A expectativa pela hora do apocalipse era algo que me deixava fulo. Fazia séculos que a humanidade esperava o fim do mundo. Um saco ter que esperar tanto tempo. Nenhum motorista cruzava o meu caminho para tomar uma buzinada nos cornos. A falta de pressa deu-me tempo suficiente para ler os versos que alguém tinha pichado num muro. A ortografia estava ótima, melhor que a do Ministro da Educação. Senti aquela familiar suavidade de volta. Tive uma vontade danada urinar, de derrubar o governo, de secar uma garrafa de Cuspe Sour com cacos de estalactite. No fundo, eu esperava que o diligente pessoal do Departamento de Códigos e Posturas não fizesse o desfavor, não tivesse a descompostura de apagar com cal tais palavras inspiradoras.
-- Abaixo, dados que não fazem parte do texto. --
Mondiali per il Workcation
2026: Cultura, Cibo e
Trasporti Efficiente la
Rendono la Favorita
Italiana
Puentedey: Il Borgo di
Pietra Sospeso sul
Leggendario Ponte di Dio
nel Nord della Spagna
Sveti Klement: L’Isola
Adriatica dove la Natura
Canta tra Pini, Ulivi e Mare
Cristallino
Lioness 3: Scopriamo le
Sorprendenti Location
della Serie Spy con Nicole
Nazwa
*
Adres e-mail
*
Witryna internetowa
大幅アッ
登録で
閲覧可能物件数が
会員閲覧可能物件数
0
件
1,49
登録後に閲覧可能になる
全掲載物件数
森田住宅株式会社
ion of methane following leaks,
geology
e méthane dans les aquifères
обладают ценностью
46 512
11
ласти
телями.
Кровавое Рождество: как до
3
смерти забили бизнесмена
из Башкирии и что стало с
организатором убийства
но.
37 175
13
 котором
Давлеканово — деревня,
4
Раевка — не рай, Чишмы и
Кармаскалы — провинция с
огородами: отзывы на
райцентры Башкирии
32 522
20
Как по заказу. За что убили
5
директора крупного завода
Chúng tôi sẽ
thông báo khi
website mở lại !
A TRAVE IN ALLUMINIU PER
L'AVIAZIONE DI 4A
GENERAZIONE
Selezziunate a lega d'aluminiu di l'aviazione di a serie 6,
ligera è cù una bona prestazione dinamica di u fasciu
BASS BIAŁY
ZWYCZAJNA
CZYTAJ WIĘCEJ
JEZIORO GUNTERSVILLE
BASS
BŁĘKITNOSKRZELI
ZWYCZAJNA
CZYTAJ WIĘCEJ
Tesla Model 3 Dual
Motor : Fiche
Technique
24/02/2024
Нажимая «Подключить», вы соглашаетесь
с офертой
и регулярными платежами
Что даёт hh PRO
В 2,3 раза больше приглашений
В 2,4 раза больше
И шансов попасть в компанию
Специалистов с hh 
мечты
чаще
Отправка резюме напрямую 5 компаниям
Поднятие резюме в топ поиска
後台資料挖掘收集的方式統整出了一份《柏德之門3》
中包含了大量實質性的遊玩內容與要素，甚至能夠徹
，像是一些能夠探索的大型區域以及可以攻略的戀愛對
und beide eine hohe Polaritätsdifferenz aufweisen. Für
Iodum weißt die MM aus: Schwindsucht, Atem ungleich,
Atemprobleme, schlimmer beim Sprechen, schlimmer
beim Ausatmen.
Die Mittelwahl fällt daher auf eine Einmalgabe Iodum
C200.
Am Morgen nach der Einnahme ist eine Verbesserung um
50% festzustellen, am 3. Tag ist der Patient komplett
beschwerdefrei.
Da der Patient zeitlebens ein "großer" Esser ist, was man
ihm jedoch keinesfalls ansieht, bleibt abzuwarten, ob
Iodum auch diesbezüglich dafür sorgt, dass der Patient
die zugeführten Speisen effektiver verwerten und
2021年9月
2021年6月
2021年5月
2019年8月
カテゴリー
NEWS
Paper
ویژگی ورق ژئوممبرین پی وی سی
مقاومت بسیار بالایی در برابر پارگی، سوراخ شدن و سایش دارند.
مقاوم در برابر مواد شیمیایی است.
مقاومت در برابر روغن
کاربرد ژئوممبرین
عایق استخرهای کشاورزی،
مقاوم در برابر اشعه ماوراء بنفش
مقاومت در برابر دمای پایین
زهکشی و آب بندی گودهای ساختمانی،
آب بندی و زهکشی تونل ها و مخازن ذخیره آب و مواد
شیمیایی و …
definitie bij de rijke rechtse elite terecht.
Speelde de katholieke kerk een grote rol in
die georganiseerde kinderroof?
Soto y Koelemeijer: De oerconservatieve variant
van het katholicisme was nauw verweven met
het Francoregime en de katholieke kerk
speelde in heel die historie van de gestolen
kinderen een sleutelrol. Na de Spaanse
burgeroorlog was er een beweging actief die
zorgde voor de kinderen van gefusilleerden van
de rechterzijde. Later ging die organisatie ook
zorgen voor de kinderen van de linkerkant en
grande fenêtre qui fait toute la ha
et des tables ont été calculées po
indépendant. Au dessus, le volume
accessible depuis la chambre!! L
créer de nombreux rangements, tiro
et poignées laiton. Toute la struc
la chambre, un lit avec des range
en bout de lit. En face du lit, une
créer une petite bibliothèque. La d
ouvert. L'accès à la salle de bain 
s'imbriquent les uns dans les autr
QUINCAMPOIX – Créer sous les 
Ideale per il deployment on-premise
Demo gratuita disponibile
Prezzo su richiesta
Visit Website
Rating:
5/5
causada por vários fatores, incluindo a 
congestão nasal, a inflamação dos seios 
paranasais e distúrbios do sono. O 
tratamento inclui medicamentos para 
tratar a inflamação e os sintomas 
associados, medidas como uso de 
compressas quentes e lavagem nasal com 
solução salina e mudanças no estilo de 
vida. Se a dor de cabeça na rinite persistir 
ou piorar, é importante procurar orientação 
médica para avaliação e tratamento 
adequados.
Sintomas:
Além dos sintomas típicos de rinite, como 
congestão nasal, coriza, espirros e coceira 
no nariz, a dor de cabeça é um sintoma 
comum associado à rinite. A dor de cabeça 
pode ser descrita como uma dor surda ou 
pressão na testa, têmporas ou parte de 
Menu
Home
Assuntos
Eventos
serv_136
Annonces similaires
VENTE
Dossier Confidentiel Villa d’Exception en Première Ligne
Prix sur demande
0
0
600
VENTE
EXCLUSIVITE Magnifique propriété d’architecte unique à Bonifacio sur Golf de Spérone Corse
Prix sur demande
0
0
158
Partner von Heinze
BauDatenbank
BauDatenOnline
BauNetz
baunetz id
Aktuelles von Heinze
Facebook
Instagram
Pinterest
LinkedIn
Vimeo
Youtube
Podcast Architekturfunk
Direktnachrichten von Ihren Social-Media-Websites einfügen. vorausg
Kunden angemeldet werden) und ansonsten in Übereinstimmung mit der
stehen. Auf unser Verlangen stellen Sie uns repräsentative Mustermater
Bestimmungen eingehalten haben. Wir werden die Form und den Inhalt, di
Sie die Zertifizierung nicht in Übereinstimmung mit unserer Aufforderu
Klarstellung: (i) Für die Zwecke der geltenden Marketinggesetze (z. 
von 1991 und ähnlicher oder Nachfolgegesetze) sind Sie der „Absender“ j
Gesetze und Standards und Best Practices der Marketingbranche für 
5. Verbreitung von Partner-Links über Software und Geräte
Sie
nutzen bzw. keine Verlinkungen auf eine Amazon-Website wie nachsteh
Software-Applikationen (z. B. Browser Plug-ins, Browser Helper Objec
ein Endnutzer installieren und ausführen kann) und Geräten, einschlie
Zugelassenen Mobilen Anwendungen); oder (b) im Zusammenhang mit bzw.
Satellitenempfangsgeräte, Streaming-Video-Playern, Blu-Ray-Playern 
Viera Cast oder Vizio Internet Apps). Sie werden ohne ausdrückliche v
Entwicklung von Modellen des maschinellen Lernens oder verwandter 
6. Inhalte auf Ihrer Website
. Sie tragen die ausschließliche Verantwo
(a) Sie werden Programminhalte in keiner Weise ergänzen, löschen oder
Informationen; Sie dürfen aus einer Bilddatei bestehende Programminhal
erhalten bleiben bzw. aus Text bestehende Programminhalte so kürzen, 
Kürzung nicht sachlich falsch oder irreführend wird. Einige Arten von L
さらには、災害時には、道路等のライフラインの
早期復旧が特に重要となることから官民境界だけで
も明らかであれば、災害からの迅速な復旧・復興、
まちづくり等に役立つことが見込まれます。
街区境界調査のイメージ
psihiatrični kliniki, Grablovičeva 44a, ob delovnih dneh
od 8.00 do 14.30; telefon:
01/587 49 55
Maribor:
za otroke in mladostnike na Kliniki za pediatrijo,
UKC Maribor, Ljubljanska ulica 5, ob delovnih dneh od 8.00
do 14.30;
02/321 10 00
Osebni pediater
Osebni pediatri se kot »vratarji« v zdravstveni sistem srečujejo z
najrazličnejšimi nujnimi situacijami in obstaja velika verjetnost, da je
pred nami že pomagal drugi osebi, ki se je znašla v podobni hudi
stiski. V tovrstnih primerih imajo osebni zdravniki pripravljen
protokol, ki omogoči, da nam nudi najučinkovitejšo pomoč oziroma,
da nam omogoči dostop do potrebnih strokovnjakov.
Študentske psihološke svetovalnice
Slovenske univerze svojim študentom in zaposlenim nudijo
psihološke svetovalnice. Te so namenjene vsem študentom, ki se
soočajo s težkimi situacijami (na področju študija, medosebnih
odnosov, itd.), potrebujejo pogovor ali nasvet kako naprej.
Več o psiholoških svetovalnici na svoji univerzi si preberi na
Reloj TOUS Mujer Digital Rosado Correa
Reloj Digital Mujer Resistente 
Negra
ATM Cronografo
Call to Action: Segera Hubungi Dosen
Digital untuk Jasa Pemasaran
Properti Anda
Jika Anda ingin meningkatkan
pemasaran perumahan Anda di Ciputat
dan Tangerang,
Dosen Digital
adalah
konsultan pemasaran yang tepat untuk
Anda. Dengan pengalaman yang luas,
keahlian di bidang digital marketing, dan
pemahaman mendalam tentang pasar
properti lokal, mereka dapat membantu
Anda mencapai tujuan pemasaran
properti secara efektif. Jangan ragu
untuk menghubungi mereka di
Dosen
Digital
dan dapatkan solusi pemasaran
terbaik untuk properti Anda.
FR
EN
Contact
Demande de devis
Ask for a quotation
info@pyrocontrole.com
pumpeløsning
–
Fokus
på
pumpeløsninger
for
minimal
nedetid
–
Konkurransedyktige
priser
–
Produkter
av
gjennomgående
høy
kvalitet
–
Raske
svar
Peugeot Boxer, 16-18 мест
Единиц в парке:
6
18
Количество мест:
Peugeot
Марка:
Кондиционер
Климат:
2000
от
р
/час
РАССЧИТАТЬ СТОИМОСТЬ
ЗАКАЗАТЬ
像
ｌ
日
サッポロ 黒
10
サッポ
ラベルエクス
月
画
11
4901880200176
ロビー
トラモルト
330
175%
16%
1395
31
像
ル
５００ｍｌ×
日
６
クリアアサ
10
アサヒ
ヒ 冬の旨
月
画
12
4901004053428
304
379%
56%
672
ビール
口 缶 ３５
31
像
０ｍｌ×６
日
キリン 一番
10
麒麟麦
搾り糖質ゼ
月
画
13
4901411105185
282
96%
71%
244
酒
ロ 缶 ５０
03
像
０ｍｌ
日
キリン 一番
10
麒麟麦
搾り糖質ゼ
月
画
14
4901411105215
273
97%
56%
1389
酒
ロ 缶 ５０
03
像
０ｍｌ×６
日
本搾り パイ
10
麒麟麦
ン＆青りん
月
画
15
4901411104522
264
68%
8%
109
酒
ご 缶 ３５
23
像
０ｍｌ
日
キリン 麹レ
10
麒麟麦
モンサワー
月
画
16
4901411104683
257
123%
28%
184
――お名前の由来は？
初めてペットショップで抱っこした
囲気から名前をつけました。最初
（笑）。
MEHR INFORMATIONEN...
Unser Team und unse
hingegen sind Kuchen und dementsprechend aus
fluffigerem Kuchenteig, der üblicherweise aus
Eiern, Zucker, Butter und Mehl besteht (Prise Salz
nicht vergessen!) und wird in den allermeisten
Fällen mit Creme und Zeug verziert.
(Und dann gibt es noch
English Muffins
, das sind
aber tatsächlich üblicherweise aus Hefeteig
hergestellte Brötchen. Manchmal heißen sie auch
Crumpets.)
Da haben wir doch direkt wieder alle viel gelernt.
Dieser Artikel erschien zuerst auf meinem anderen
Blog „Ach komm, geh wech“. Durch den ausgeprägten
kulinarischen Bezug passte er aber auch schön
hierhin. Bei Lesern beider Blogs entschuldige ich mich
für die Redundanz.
Os poetas não mereciam ser multados. O delírio criativo é um atributo raro. Ademais, os melhores poetas sempre foram quebrados, nunca tiveram cacife financeiro para pagar a saideira, quem dirá, multas homéricas por terem descortinado verdades que pinicam. Seriam versos do Leminski? Pesquisaria no Google, assim que a gasolina acabasse.

“Acabou chorare” era mesmo um álbum bom-pra-cacete. Acabei chorando. Bateu uma melancolia assim sem saída. Tocava “A menina dança”. Podia enxergar a Baby Consuelo dançando faceira, com requebros e sovacos cabeludos, sobre o capô do Lamborghini que nunca tive, transbordando juventude, vitalidade e psicodelia. Parecíamos, então, metidos num daqueles filmes incompreensíveis do Godard, padecendo de um estado de conservação física meia-sola: eu, a Baby, o Pepeu e o resto dos Novos Baianos.

Dentre tantas lembranças que surgiam, relances de uma vida pregressa reconhecida como “normal”, senti saudade dos erros de avaliação, das irrelevâncias, dos saraus de poesia, da bola rolando na grama e das dançarinas de pole dance escorregando nuas em tubos metálicos de 5 polegadas perante um rol de rolas fumegantes. Saudade das bocetas amigas, dos amigos-da-onça e das canções de mau gosto que tocavam nos churrascos da laje. Saudade das passeatas contra o governo, da agenda de trabalho apertada, da falta de tempo para estar com as pessoas e fazer o que tinha vontade. Saudade da vida se deteriorando louca e rapidamente, sem que a gente se desse conta. Sei lá. A pandemia deixava as pessoas num estado emocional sensível demais.